Monday, April 26, 2010

Who Invented Cubism?

Pablo Picasso receives credit for originating the cubist style of painting with his 1907 masterpiece Les Demoiselles d'Avignon. But a passage in Lewis Carroll's Through the Looking-Glass--published in 1871!--makes us think that maybe it wasn't actually Picasso who conceived of cubism. In this excerpt from Through the Looking-Glass, Carroll's egg-like character, Humpty Dumpty, tells the young girl Alice how hard it will be to recognize her if they meet again, because human beings look so much alike:

"I shouldn't know you again if we did meet," Humpty Dumpty replied in a discontented tone, giving her one of his fingers to shake; "you're so exactly like other people."
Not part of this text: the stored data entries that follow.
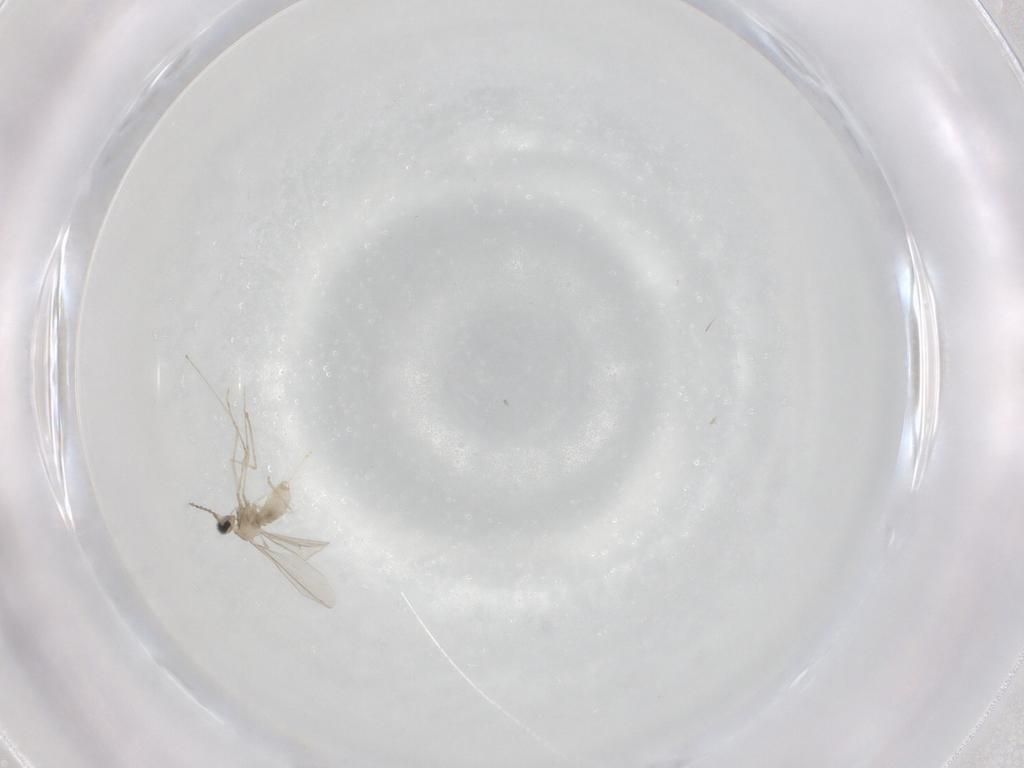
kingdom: Animalia
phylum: Arthropoda
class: Insecta
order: Diptera
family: Cecidomyiidae
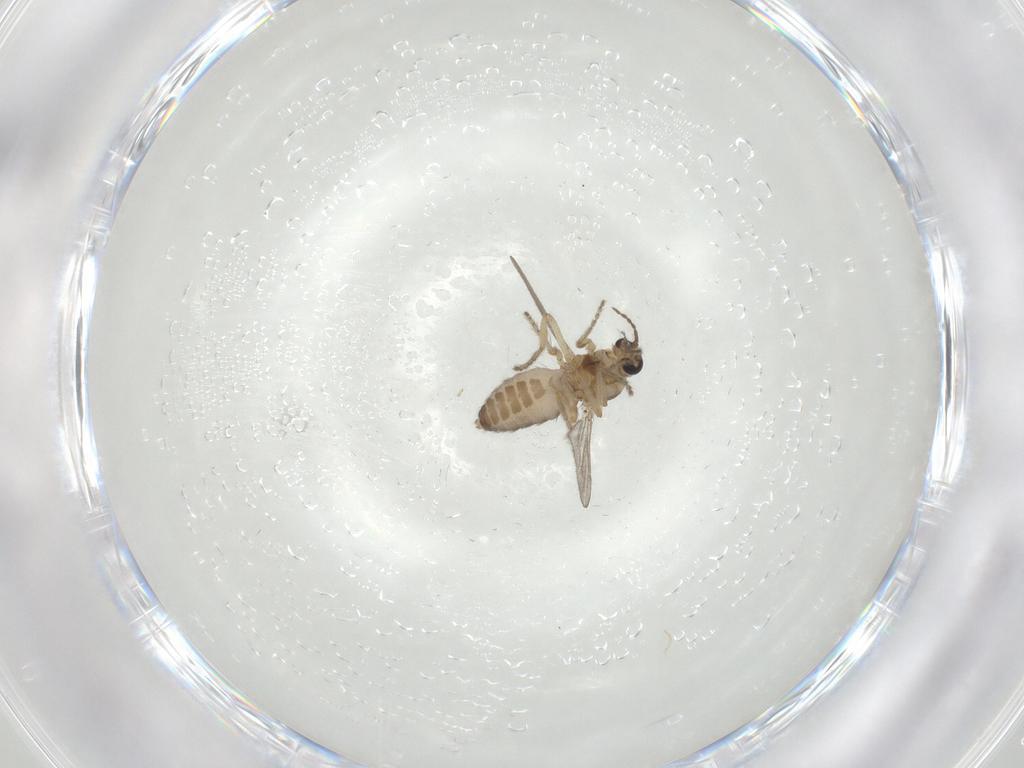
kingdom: Animalia
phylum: Arthropoda
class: Insecta
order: Diptera
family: Ceratopogonidae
"The face is what one goes by, generally," Alice remarked in a thoughtful tone.

"That's just what I complain of," said Humpty Dumpty. "Your face is the same as everybody has--the two eyes, so--" (marking their places in the air with his thumb) "nose in the middle, mouth under. It's always the same. Now if you had the two eyes on the same side of the nose, for instance--or the mouth at the top--that would be some help."
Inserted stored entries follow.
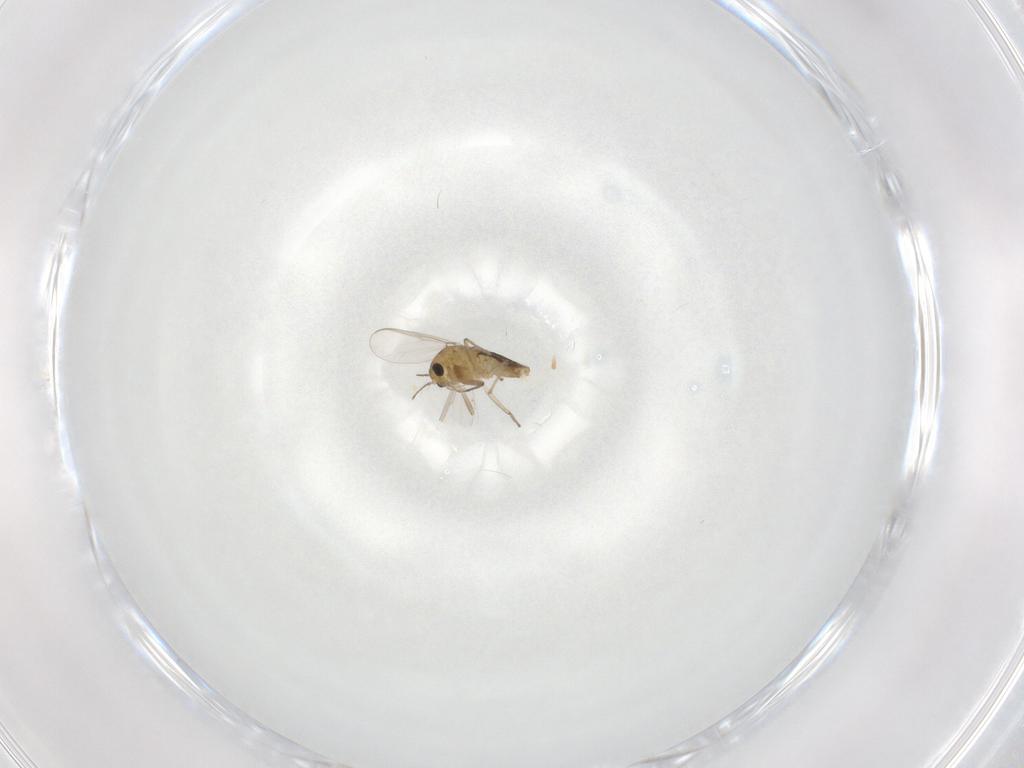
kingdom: Animalia
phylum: Arthropoda
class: Insecta
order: Diptera
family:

"It wouldn't look nice," Alice objected. But Humpty Dumpty only shut his eyes and said "Wait till you've tried."

It is said that the early cubists--Picasso, George Braque, Jean Metzinger, Juan Gris--were influenced by mathematical theories. Cubists painted fragmented forms, sometimes literally as cubes, sometimes showing different aspects of the same figures over and over, and sometimes distorting features. Carroll--as Charles Lutwidge Dodgson, his real name--was a brilliant mathematician who taught this subject for many years at Oxford. So perhaps he invented cubism?